Les Echos du Pas-de-Calais : As-tu la sensation que les temps sont durs pour les étudiants ?
Oui, la vie n'est pas facile pour les étudiants en ce moment... Il est de plus en plus difficile de se loger. Il faut présenter des garanties incroyables - dernières fiches de paie des parents plus avis d'imposition - et payer un loyer exagéré... Le logement est le problème n°1 et, à mon avis, le premier facteur de précarité. Les études sont également très chères et j'ai beaucoup d'amis autour de moi qui sont déjà endettés à hauteur de 20 000 € avant même d'être actif. Viens s'ajouter à cela la morosité du marché du travail (que les médias et les profs ne manquent pas de rappeler...).
Les Echos du PDC : donc un constat négatif dans l’ensemble…
Sans noircir le tableau, ce n'est pas évident pour les étudiants même si ce statut reste un privilège dans la mesure où on peut profiter de la vie sans les contraintes du monde professionnel. Un autre problème, mais qui n'a rien à voir avec le logement, c'est l'alcoolisme des étudiants : évidemment je me suis déjà pris une cuite, mais pour certains c'est tous les jours et une bonne partie de leur argent est bu... Et ils sont de plus en plus nombreux dans ce cas.
Les Echos du PDC : comment te débrouillais-tu financièrement sur Lille et comment te débrouilleras-tu sur Paris ?
J'ai la chance d'avoir des parents qui m'aident pour mes études, mais pour le logement je dois me débrouiller seul. J'ai cherché durant deux mois un appartement sur Lille via les petites annonces (car les agences sont très chères) et j'ai donc fait l'aller-retour Valenciennes-Lille tous les jours pendant deux mois (et pour un non boursier le train est très cher). Au final, j'ai trouvé et je me suis installé en concubinage avec mon amie pour avoir un peu plus d'APL (qui est largement insuffisante) et de partager les frais... En fait, la sensation que j'ai de plus en plus, c'est que "la classe moyenne" est la plus mal lotie : mes parents gagnant leur vie correctement, il ne faut pas compter sur les bourses ni sur des réductions pour le transport. En fait, on paie tout plein pot et il n'y a aucune aide, particulièrement pour ceux qui sont "au milieu"... J'ai un ami qui touche presque 350 € de bourse + les APL, ne paie pas les transports, travaille en contrat de professionnalisation et touche donc 80% du SMIC, et est logé en HLM. Bref, tous les avantages cumulés lui permettent d'avoir un train de vie très élevé ! Il faut donc être soit "en bas" soit "en haut". Pour vivre à Paris je vais devoir trouver du travail mais je sais où je pourrai bosser le week-end, et plutôt bien payé, donc je devrais m'en sortir. J'ai été très chanceux de trouver un logement rapidement à un prix raisonnable.

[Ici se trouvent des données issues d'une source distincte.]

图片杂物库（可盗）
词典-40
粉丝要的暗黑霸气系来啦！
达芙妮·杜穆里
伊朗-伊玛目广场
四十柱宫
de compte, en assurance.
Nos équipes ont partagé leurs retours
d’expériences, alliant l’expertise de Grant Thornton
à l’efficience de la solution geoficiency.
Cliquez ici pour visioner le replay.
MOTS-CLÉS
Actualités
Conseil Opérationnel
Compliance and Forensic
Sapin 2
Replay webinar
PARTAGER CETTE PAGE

Les Echos du PDC : quel est ton budget mensuel, combien représente la part logement ?
Le poste logement pèse très lourd dans le budget. Une fois que l'on y ajoute l'électricité et les transports (qui sont de plus en plus chers) il ne reste plus grand chose pour vivre. En gros le logement représente près de 60% de mon budget et nous vivons avec 250 € par mois pour la bouffe et les sorties pour deux.

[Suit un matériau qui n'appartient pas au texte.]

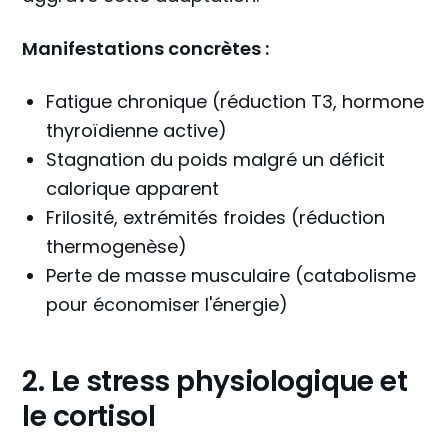
Manifestations concrètes :
Fatigue chronique (réduction T3, hormone
thyroïdienne active)
Stagnation du poids malgré un déficit
calorique apparent
Frilosité, extrémités froides (réduction
thermogenèse)
Perte de masse musculaire (catabolisme
pour économiser l'énergie)
2. Le stress physiologique et
le cortisol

Les Echos du PDC : vas-tu être obligé de travailler ?
Sur Paris je serai obligé de travailler à côté, mais cette situation sera provisoire puisque (normalement) je ne serai à Paris que 6 mois.
Les Echos du PDC : le mois de septembre est le plus difficile pour les étudiants, tu confirmes ?
Le mois de septembre est évidemment compliqué puisqu'il faut trouver un logement, s'occuper des inscriptions, etc. Ça demande un peu d'organisation mais c'est tout à fait gérable. J'estime que les difficultés sont les mêmes tous les mois et le budget doit être estimé à l'euro prés. Par exemple, quand je me prends un PV où qu'il m'arrive une tuile, et bien je sais que je serai à découvert à la fin du mois.